Au coin d’une maison je lus le nom de la rue de Lourcine.
Vitalis, qui paraissait savoir où il allait, écartait doucement les groupes qui gênaient son passage, et je le suivais de près.
— Prends garde de me perdre, m’avait-il dit.
Mais la recommandation était inutile, je marchais sur ses talons, et pour plus de sûreté, je tenais dans ma main un des coins de sa veste.
Après avoir traversé une grande cour et un passage, nous arrivâmes dans une sorte de puits sombre et verdâtre où assurément le soleil n’avait jamais pénétré. Cela était encore plus laid et plus effrayant que tout ce que j’avais vu jusqu’alors.
— Garofoli est-il chez lui ? demanda Vitalis à un homme qui accrochait des chiffons contre la muraille, en s’éclairant d’une lanterne.
— Je ne sais pas, montez voir vous-même : vous savez où, au haut de l’escalier, la porte en face.
— Garofoli est le padrone dont je t’ai parlé, me dit-il en montant l’escalier dont les marches couvertes d’une croûte de terre étaient glissantes comme si elles eussent été creusées dans une glaise humide : c’est ici qu’il demeure.
La rue, la maison, l’escalier, n’étaient pas de nature à me remonter le cœur. Que serait le maître ?
L’escalier avait quatre étages ; Vitalis, sans frapper, poussa la porte qui faisait face au palier, et nous nous trouvâmes dans une large pièce, une sorte de vaste grenier. Au milieu un grand espace vide, et tout autour une douzaine de lits. Les murs et le plafond étaient d’une couleur indéfinissable ; autrefois ils avaient été blancs, mais la fumée, la poussière, les saletés de toute sorte avaient noirci le plâtre qui, par places, était creusé ou troué ; à côté d’une tête dessinée au charbon, on avait sculpté des fleurs et des oiseaux.
— Garofoli, dit Vitalis en entrant, êtes-vous dans quelque coin ? je ne vois personne ; répondez-moi, je vous prie ; c’est Vitalis qui vous parle.
En effet, la chambre paraissait déserte autant qu’on en pouvait juger par la clarté d’un quinquet accroché à la muraille, mais à la voix de mon maître une voix faible et dolente, une voix d’enfant répondit :
— Le signor Garofoli est sorti ; il ne rentrera que dans deux heures.

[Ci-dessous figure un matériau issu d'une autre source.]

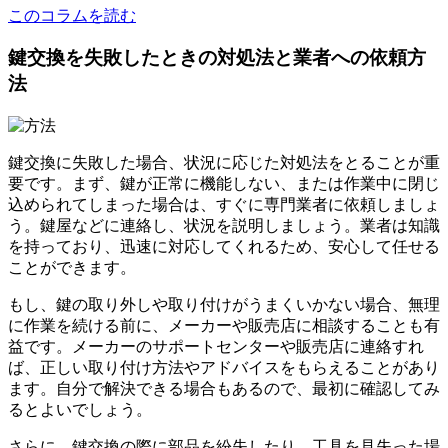
このコラムを読む
鍵交換を失敗したときの対処法と業者への依頼方
法
鍵交換に失敗した場合、状況に応じた対処法をとることが重
要です。まず、鍵が正常に機能しない、または作業中に閉じ
込められてしまった場合は、すぐに専門業者に依頼しましょ
う。鍵屋などに連絡し、状況を説明しましょう。業者は知識
を持っており、迅速に対応してくれるため、安心して任せる
ことができます。
もし、鍵の取り外しや取り付けがうまくいかない場合、無理
に作業を続ける前に、メーカーや販売店に相談することも有
益です。メーカーのサポートセンターや販売店に連絡すれ
ば、正しい取り付け方法やアドバイスをもらえることがあり
ます。自分で解決できる場合もあるので、最初に確認してみ
るとよいでしょう。
さらに、鍵交換の際に部品を紛失したり、工具を見失った場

En même temps celui qui nous avait répondu se montra : c’était un enfant d’une dizaine d’années ; il s’avança vers nous en se traînant, et je fus si vivement frappé de son aspect étrange que je le vois encore devant moi ; il n’avait pour ainsi dire pas de corps et sa tête grosse et disproportionnée semblait immédiatement posée sur ses jambes, comme dans ces dessins comiques qui ont été à la mode il y a quelques années ; cette tête avait une expression profonde de douleur et de douceur, avec la résignation dans les yeux et la désespérance dans sa physionomie générale. Ainsi bâti, il ne pouvait pas être beau, cependant il attirait le regard et le retenait par la sympathie et un certain charme qui se dégageait de ses grands yeux mouillés et tendres comme ceux d’un chien, et de ses lèvres parlantes.